Светлый фон

Но духовная жажда его была так велика, а чувство долга проповеди так неотступно над ним довлело, что тридцать лет он пытался учить тому, что подсказывала ему совесть. А так как совесть его была глубока, разум остр, а словесное мастерство — колоссально, то безблагодатная проповедь оказалась достаточно сильна, чтобы вызвать образование секты и даже перекинуться далеко за рубеж, рассеивая семена идеи о непротивлении злу злом, — семена, падавшие в некоторых странах на подготовленную почву и давшие потом такие всходы, как социально-этическая доктрина Махатмы Ганди.

Таким образом, нам через пятьдесят лет начинает брезжить суть происшедшего с Толстым. Он принял свою духовную жажду за призыв к проповедничеству; своё покаяние — за право учительного обращения к миру; своё вступление на длительный и тернистый путь к пророчеству — за санкцию на пророчество. Он опередил самого себя.

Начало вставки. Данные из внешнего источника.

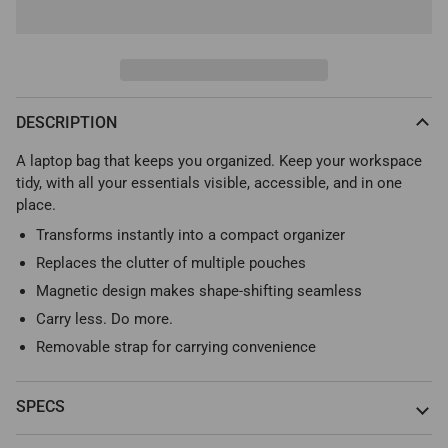
DESCRIPTION
A laptop bag that keeps you organized. Keep your workspace
tidy, with all your essentials visible, accessible, and in one
place.
Transforms instantly into a compact organizer
Replaces the clutter of multiple pouches
Magnetic design makes shape-shifting seamless
Carry less. Do more.
Removable strap for carrying convenience
SPECS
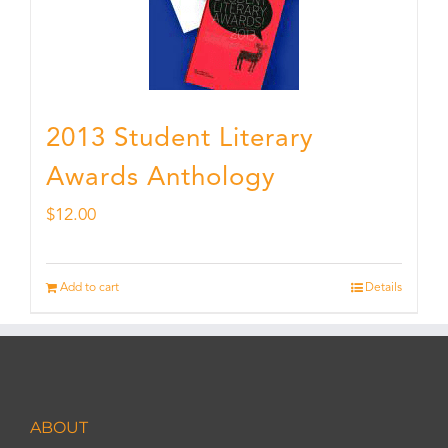
2013 Student Literary
Awards Anthology
$
12.00
Add to cart
Details
ABOUT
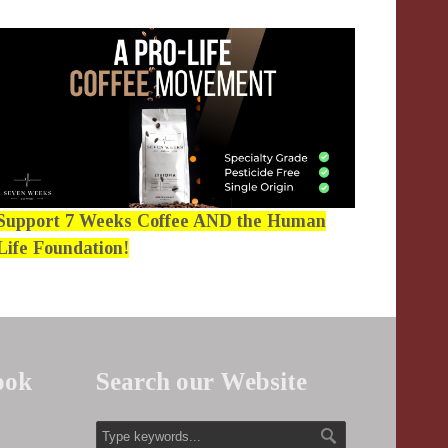
Support 7 Weeks Coffee AND the Human
Life Foundation!
ook
Search our Website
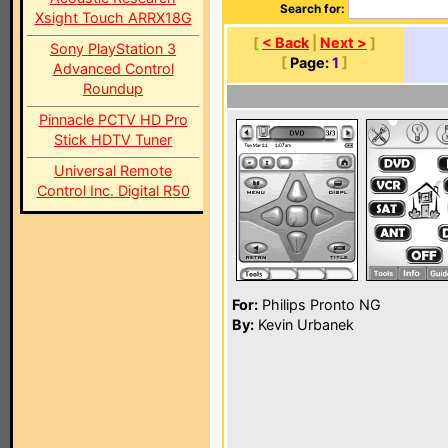
Search for:
Xsight Touch ARRX18G
[
< Back
|
Next >
]
Sony PlayStation 3
[
Page:
1
]
Advanced Control
Roundup
Pinnacle PCTV HD Pro
Stick HDTV Tuner
Universal Remote
Control Inc. Digital R50
For:
Philips Pronto NG
By:
Kevin Urbanek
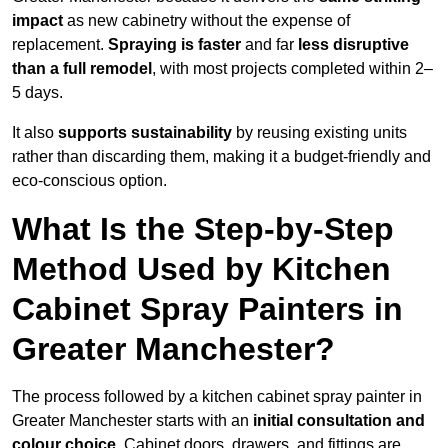
impact
as new cabinetry without the expense of
replacement.
Spraying is faster
and far
less disruptive
than a full remodel
, with most projects completed within 2–
5 days.
It also
supports sustainability
by reusing existing units
rather than discarding them, making it a budget-friendly and
eco-conscious option.
What Is the Step-by-Step
Method Used by Kitchen
Cabinet Spray Painters in
Greater Manchester?
The process followed by a kitchen cabinet spray painter in
Greater Manchester starts with an
initial consultation and
colour choice
. Cabinet doors, drawers, and fittings are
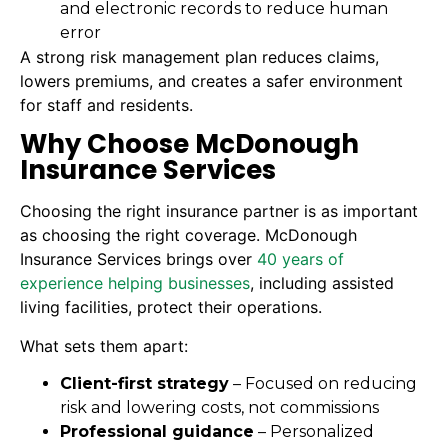
and electronic records to reduce human
error
A strong risk management plan reduces claims,
lowers premiums, and creates a safer environment
for staff and residents.
Why Choose McDonough
Insurance Services
Choosing the right insurance partner is as important
as choosing the right coverage. McDonough
Insurance Services brings over
40 years of
experience helping businesses
, including assisted
living facilities, protect their operations.
What sets them apart:
Client-first strategy
– Focused on reducing
risk and lowering costs, not commissions
Professional guidance
– Personalized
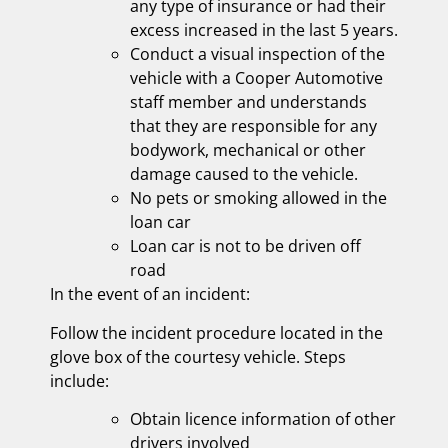
any type of insurance or had their
excess increased in the last 5 years.
Conduct a visual inspection of the
vehicle with a Cooper Automotive
staff member and understands
that they are responsible for any
bodywork, mechanical or other
damage caused to the vehicle.
No pets or smoking allowed in the
loan car
Loan car is not to be driven off
road
In the event of an incident:
Follow the incident procedure located in the
glove box of the courtesy vehicle. Steps
include:
Obtain licence information of other
drivers involved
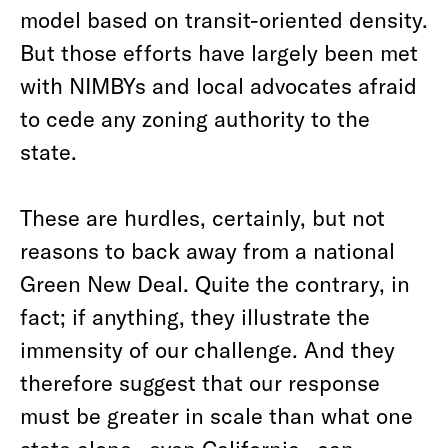
model based on transit-oriented density.
But those efforts have largely been met
with NIMBYs and local advocates afraid
to cede any zoning authority to the
state.
These are hurdles, certainly, but not
reasons to back away from a national
Green New Deal. Quite the contrary, in
fact; if anything, they illustrate the
immensity of our challenge. And they
therefore suggest that our response
must be greater in scale than what one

Но преждевременное проповедничество, усиливая его гордыню и запутывая его в противоречиях, не ускоряло, а замедляло его движение по тому отрезку пути, какой оставался ему до раскрытия внутренних даров и до превращения в пророка. Ему казалось, что нужен ещё какой-то героический акт: не то — мученичество за веру, не то — подвижнический уход от общества и от культуры. И действительно: если бы он не заблудился среди нагромождений своего рассудка, если бы ушёл из дому лет на двадцать раньше, сперва — в уединение, а потом — с устной проповедью в народ, совершенно буквально странствуя по дорогам России и говоря простым людям простыми словами о России Небесной, о высших мирах Шаданакара, о верховной Правде и универсальной любви, — эта проповедь прогремела бы на весь мир, этот воплощённый образ Пророка засиял бы на рубеже XX века надо всей Европой, надо всем человечеством, и невозможно измерить, какое возвышающее и очищающее влияние оказал бы он на миллионы и миллионы сердец. Но, запутавшись в тенётах своих противоречивых обязанностей, действительных и мнимых, Толстой долго колебался, не смея поверить в правильность своего понимания — бросить свою семью и сложившийся за столько десятков лет уклад жизни. Когда же поверил и совершил — ему было восемьдесят два, силы иссякли, и долгожданное утоление духовной жажды встретило его уже по ту сторону смертной черты.

Тот, кто был Толстым, теперь не водительствует, кажется, никем из живущих по кругам Шаданакара, как Лермонтов, Гоголь или Достоевский. На высотах метакультуры он творит иное — то, что для тех слоёв ещё грандиознее, чем «Война и мир» — для нас. Ибо тройственный дар-долг гения — вестника — пророка, за который он столько лет боролся с самим собой, — лишь подобие наивысших форм служения и творчества, осуществляемых в затомисах метакультур и ещё выше — вплоть до Синклита Человечества. Земное творчество — лишь подготовка к творчеству в высших мирах. Потому-то и обращена такая внимательная забота Провиденциальных сил на судьбы и души тех, кого мы называем обычно творцами культуры. Поэтому к ним посылаются даймоны, поэтому их оберегают херувимы и поэтому же демонические силы борются за каждую пядь их жизни и за каждое движение их души.